Said Iqbal Kritik Data Desil: Gaji Rp3 Juta Bisa Masuk Desil 10

Presiden KSPI dan Penasihat Khusus Presiden Bidang Ketenagakerjaan dan Kesejahteraan Buruh, Said Iqbal, mengkritik keras penggunaan data desil dalam menentukan kondisi ekonomi masyarakat. Menurutnya, sistem ini tidak akurat karena dapat menempatkan pekerja dengan penghasilan rendah, seperti Rp3 juta per bulan, ke dalam desil tinggi (9 atau 10). Said menjelaskan bahwa penghitungan desil tidak hanya mempertimbangkan pendapatan, tetapi juga aset dan kondisi tempat tinggal, sehingga menyebabkan klasifikasi yang tidak sesuai. Ia memberikan contoh pekerja yang hanya berpenghasilan Rp2 juta per bulan tetapi tinggal di rumah besar warisan keluarga, yang justru masuk ke desil tinggi. "Desil 1 sampai dengan 10 itu sengawur," katanya.
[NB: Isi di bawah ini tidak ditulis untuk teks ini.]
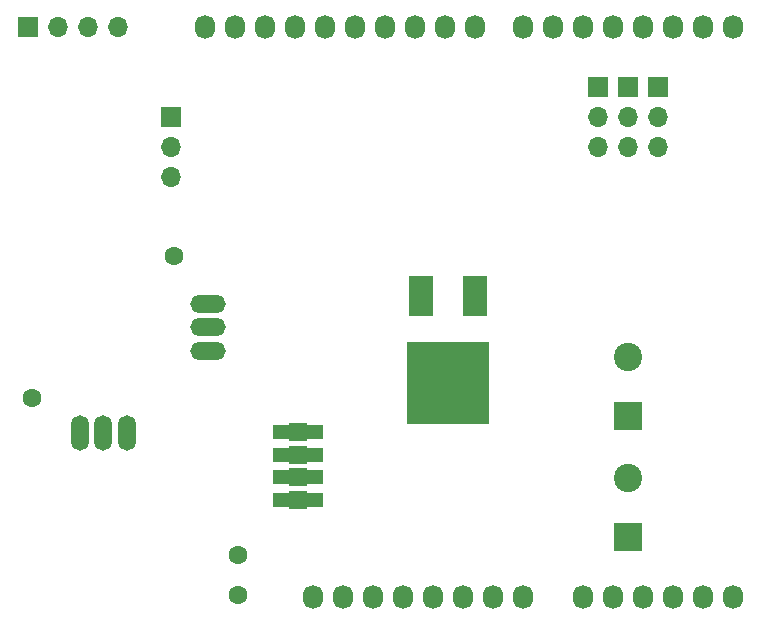
<source format=gbs>
G04 #@! TF.FileFunction,Soldermask,Bot*
%FSLAX46Y46*%
G04 Gerber Fmt 4.6, Leading zero omitted, Abs format (unit mm)*
G04 Created by KiCad (PCBNEW 4.0.7-e1-6374~58~ubuntu16.04.1) date Sat Aug 26 01:38:44 2017*
%MOMM*%
%LPD*%
G01*
G04 APERTURE LIST*
%ADD10C,0.100000*%
%ADD11O,1.727200X2.032000*%
%ADD12R,1.700000X1.700000*%
%ADD13O,1.700000X1.700000*%
%ADD14C,2.400000*%
%ADD15R,2.400000X2.400000*%
%ADD16R,2.000000X3.500000*%
%ADD17R,7.000000X7.000000*%
%ADD18R,0.600000X0.152400*%
%ADD19R,1.500000X1.300000*%
%ADD20R,1.524000X1.524000*%
%ADD21O,1.500000X3.000000*%
%ADD22O,3.000000X1.500000*%
%ADD23C,1.599946*%
%ADD24C,1.600000*%
G04 APERTURE END LIST*
D10*
D11*
X156718000Y-75565000D03*
X159258000Y-75565000D03*
X161798000Y-75565000D03*
X164338000Y-75565000D03*
X166878000Y-75565000D03*
X169418000Y-75565000D03*
X171958000Y-75565000D03*
X174498000Y-75565000D03*
X129794000Y-75565000D03*
X132334000Y-75565000D03*
X134874000Y-75565000D03*
X137414000Y-75565000D03*
X139954000Y-75565000D03*
X142494000Y-75565000D03*
X145034000Y-75565000D03*
X147574000Y-75565000D03*
X150114000Y-75565000D03*
X152654000Y-75565000D03*
X161798000Y-123825000D03*
X164338000Y-123825000D03*
X166878000Y-123825000D03*
X169418000Y-123825000D03*
X171958000Y-123825000D03*
X174498000Y-123825000D03*
X138938000Y-123825000D03*
X141478000Y-123825000D03*
X144018000Y-123825000D03*
X146558000Y-123825000D03*
X149098000Y-123825000D03*
X151638000Y-123825000D03*
X154178000Y-123825000D03*
X156718000Y-123825000D03*
D12*
X114808000Y-75565000D03*
D13*
X117348000Y-75565000D03*
X119888000Y-75565000D03*
X122428000Y-75565000D03*
D12*
X126873000Y-83185000D03*
D13*
X126873000Y-85725000D03*
X126873000Y-88265000D03*
D12*
X163068000Y-80645000D03*
D13*
X163068000Y-83185000D03*
X163068000Y-85725000D03*
D12*
X165608000Y-80645000D03*
D13*
X165608000Y-83185000D03*
X165608000Y-85725000D03*
D12*
X168148000Y-80645000D03*
D13*
X168148000Y-83185000D03*
X168148000Y-85725000D03*
D14*
X165608000Y-103500000D03*
D15*
X165608000Y-108500000D03*
D14*
X165608000Y-113705000D03*
D15*
X165608000Y-118705000D03*
D16*
X148068000Y-98295000D03*
X152648000Y-98295000D03*
D17*
X150368000Y-105695000D03*
D18*
X137968000Y-115570000D03*
D19*
X139018000Y-115570000D03*
X136318000Y-115570000D03*
D18*
X137368000Y-115570000D03*
D20*
X137668000Y-115570000D03*
D18*
X137968000Y-109855000D03*
D19*
X139018000Y-109855000D03*
X136318000Y-109855000D03*
D18*
X137368000Y-109855000D03*
D20*
X137668000Y-109855000D03*
D18*
X137968000Y-111760000D03*
D19*
X139018000Y-111760000D03*
X136318000Y-111760000D03*
D18*
X137368000Y-111760000D03*
D20*
X137668000Y-111760000D03*
D18*
X137968000Y-113665000D03*
D19*
X139018000Y-113665000D03*
X136318000Y-113665000D03*
D18*
X137368000Y-113665000D03*
D20*
X137668000Y-113665000D03*
D21*
X121158000Y-109940000D03*
X119158000Y-109940000D03*
X123158000Y-109940000D03*
D22*
X130008000Y-100965000D03*
X130008000Y-98965000D03*
X130008000Y-102965000D03*
D23*
X127157988Y-94965012D03*
X115158012Y-106964988D03*
D24*
X132588000Y-123621800D03*
X132588000Y-120218200D03*
M02*

</source>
Said juga menyoroti bahwa kepemilikan kendaraan seperti sepeda motor yang diwariskan atau diberikan tidak serta-merta menunjukkan kemampuan ekonomi tinggi. "Misal lagi, ada buruh, penghasilannya Rp3 juta, terima hadiah motor. Apakah dia masuk desil 9? Aduh!" ujarnya. Said meminta BPS untuk berbenah agar hasilnya akurat, mengingat anggaran yang digelontorkan cukup besar, meskipun ia menegaskan bahwa anggaran Rp7 triliun yang dimaksud adalah total anggaran operasional BPS, bukan khusus untuk sensus ekonomi.